Action item:
Give the number of lines in the data below that contain "impending", and only that number.

Provided data section start

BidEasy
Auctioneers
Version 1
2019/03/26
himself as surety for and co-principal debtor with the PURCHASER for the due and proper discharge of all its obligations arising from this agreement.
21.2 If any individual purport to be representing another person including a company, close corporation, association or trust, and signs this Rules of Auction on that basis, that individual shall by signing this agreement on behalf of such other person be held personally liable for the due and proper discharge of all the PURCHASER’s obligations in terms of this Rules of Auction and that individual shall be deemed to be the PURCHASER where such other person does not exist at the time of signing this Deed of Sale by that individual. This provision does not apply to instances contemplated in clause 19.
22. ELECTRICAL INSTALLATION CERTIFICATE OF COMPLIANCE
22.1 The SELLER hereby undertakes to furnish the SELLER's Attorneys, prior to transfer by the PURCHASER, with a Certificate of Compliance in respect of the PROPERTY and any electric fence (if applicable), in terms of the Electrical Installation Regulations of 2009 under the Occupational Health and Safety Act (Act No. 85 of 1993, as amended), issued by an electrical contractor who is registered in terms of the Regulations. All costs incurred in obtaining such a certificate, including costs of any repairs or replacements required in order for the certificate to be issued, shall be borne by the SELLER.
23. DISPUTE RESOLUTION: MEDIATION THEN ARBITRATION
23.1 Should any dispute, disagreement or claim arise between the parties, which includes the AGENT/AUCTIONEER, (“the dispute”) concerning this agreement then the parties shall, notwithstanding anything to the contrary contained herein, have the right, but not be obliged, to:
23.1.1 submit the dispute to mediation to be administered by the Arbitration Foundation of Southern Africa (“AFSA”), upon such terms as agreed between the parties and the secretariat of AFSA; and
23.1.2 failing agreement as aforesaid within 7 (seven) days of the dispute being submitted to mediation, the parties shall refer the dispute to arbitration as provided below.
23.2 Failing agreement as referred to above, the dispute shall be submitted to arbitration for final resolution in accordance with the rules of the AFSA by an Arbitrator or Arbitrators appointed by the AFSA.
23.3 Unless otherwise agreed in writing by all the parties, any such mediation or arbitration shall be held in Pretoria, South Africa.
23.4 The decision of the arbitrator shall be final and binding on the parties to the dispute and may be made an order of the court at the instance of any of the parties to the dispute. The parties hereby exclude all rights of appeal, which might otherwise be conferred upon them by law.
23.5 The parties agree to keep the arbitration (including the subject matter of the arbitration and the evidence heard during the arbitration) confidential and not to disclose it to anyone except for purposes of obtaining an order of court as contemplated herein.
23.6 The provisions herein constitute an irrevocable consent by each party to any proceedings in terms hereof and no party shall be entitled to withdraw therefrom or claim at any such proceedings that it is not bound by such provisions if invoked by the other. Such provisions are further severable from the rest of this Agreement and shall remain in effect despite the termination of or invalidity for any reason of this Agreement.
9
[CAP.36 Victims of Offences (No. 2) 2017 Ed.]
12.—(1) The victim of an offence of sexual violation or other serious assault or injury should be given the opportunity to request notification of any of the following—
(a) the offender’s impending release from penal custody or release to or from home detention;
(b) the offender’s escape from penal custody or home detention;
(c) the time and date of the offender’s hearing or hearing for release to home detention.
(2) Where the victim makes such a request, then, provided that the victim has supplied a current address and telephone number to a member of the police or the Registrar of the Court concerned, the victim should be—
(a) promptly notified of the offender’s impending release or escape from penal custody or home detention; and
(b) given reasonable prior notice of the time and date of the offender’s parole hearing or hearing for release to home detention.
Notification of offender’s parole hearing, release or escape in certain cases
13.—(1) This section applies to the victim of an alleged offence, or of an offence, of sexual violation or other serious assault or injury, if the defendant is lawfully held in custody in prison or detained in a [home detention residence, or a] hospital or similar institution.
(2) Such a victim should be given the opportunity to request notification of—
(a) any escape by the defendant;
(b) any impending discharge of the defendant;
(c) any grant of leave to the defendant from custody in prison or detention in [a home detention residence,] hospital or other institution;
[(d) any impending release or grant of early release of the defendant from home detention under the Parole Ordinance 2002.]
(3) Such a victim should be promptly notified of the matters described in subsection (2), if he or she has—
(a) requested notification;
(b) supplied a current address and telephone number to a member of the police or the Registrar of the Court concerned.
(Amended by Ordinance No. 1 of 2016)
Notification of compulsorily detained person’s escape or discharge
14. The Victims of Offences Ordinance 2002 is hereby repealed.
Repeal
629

Provided data section end

Answer to the exercise:
4